What could go wrong with two first-time producers and a first-time writer/director?” It’s a thought taken from producer Alok Mishra’s behind-the-scenes recollection of new indie scare-flick Apartment 1BR. Given the scale of the production troubles on such a small movie, from a debut filmmaker to boot, it is a miracle that Apartment 1BR even exists at all; not that it leaves an impression when all is said and done.

Sarah (Nicole Brydon Bloom) is new to Los Angeles and lucks out almost immediately with a perfect apartment full of colourful, but affable characters. Things soon unravel with unsettling bumps in the night and threatening notes from unseen individuals leading Sarah to grow increasingly paranoid about her new home and neighbours.

Apartment 1BR (simply titled 1BR in its native USA) works best during its opening act with writer/director David Marmor perfectly capturing the loneliness of LA and the faux-community that builds around an apartment complex. Do the smiles of your neighbours mask hostile actions and opinions? It is a solid, if uninspired, premise that sets up a tight 90-minute thriller, only for things to then take a hard left turn.

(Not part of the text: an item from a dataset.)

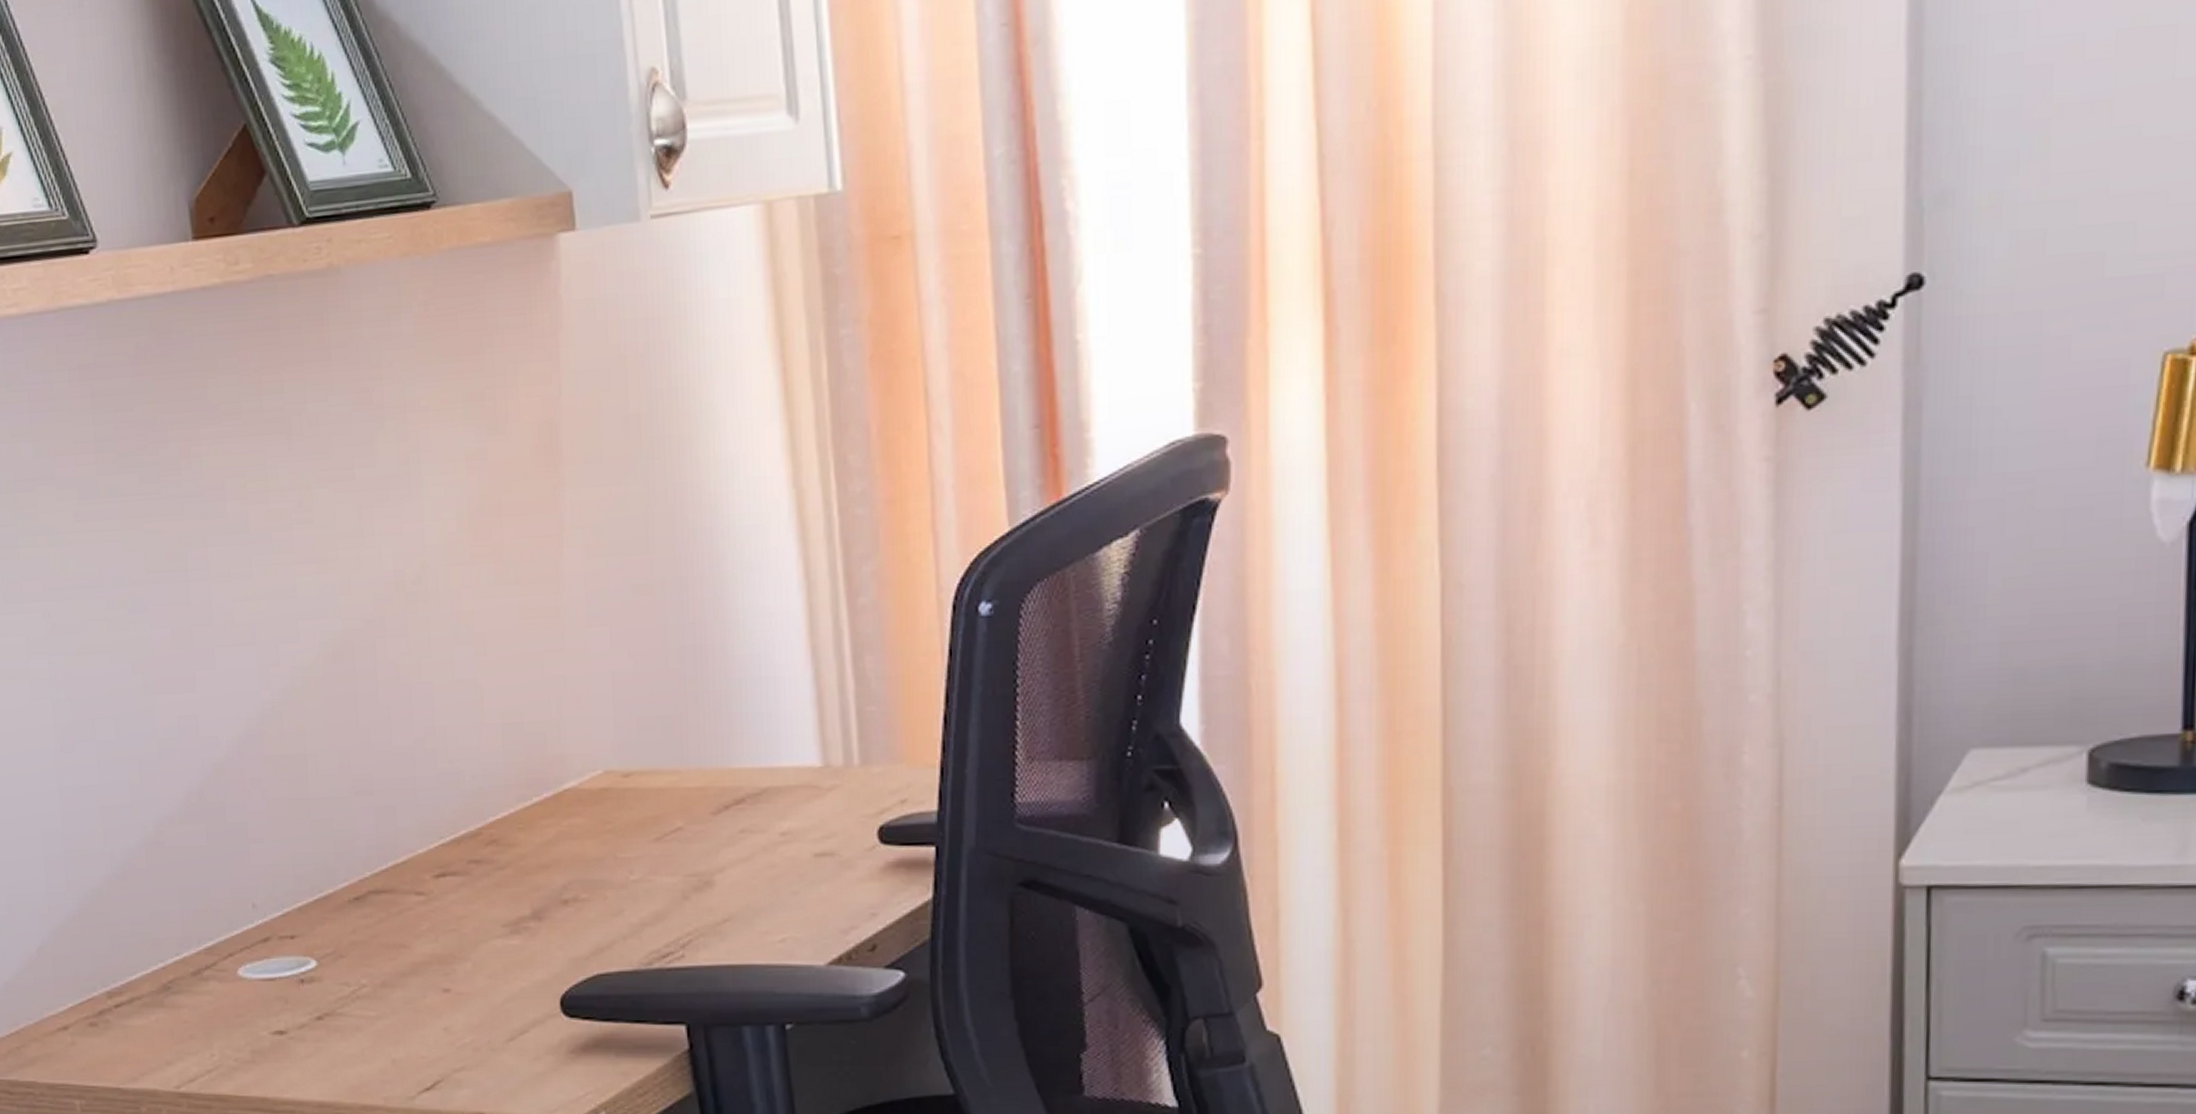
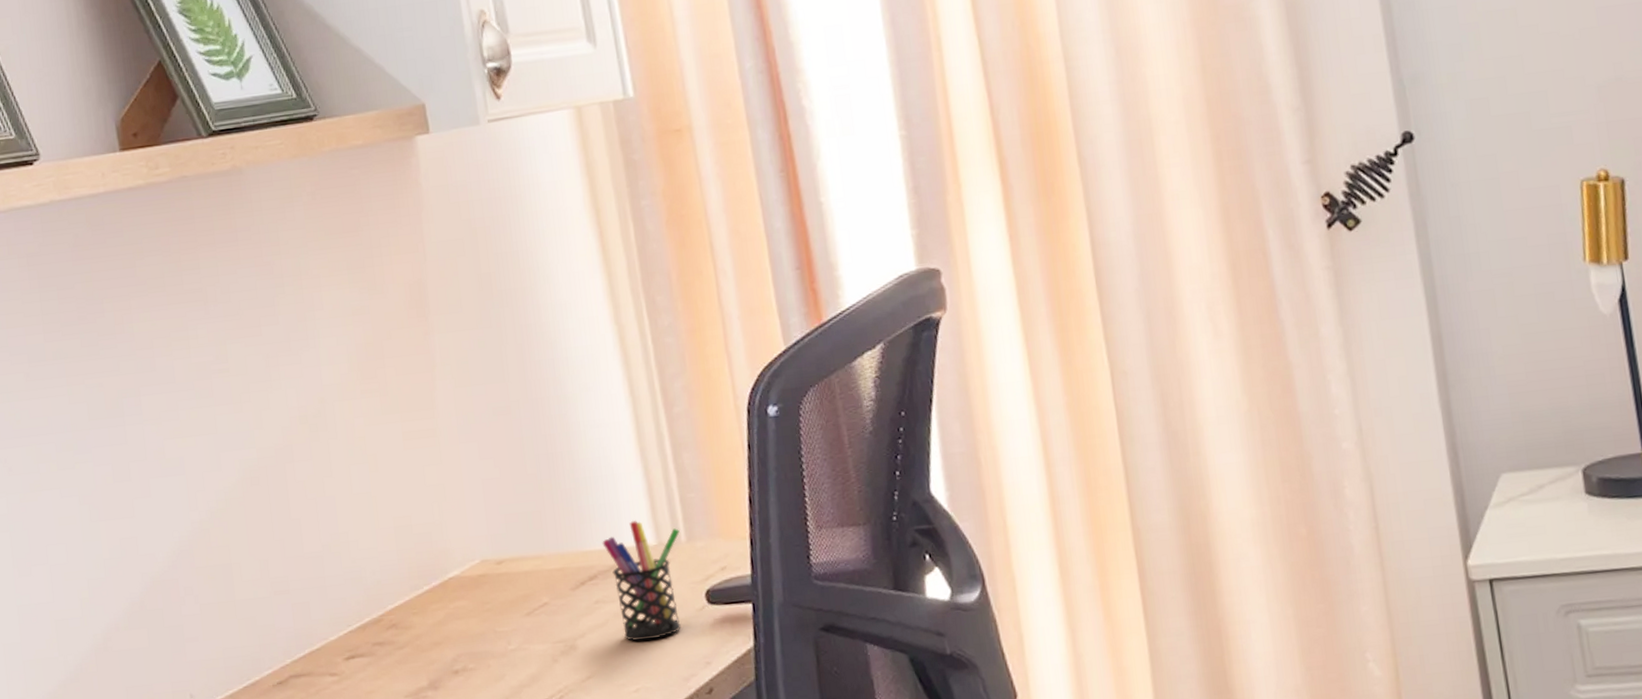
pen holder: none [754,734,852,882] -> present [602,520,681,641]

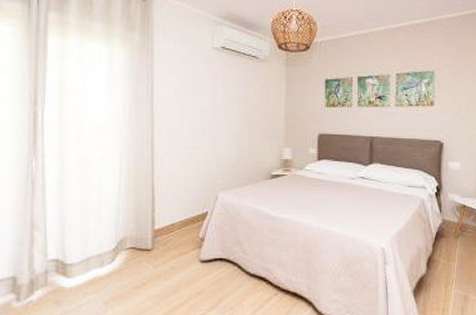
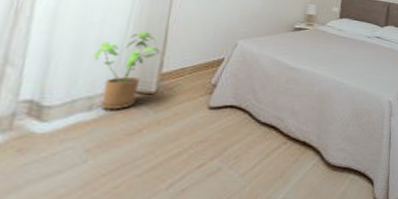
house plant: none [96,191,151,266] -> present [93,31,161,110]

A violent, uncomfortable interlude transitions the film into a whole new world, bringing to mind films such as The Master but without the skill or nuance required to pull it off. It’s an awkward change of pace which requires several of the cast (particularly Taylor Nichols as landlord Jerry) to play up their charisma, but whether as a result of writing, direction, or performance the magnetism never pops off the screen and thus all ambiguity is lost, taking any remaining interest along with it.

 Apartment 1BR is not a disaster from start to finish, but it is tragic to see the film throw away a tense set up in exchange for a languorous, less exciting payoff. In fact, the finale does nothing to camouflage that it’s directly lifted from Karyn Kusama’s wonderful mystery horror The Invitation; so much so it’s difficult to separate the laughable from the infuriating. Either way, the movie fails to land the ton it is going for and thus things close on the biggest bum note of all after an hour of diminishing returns in terror.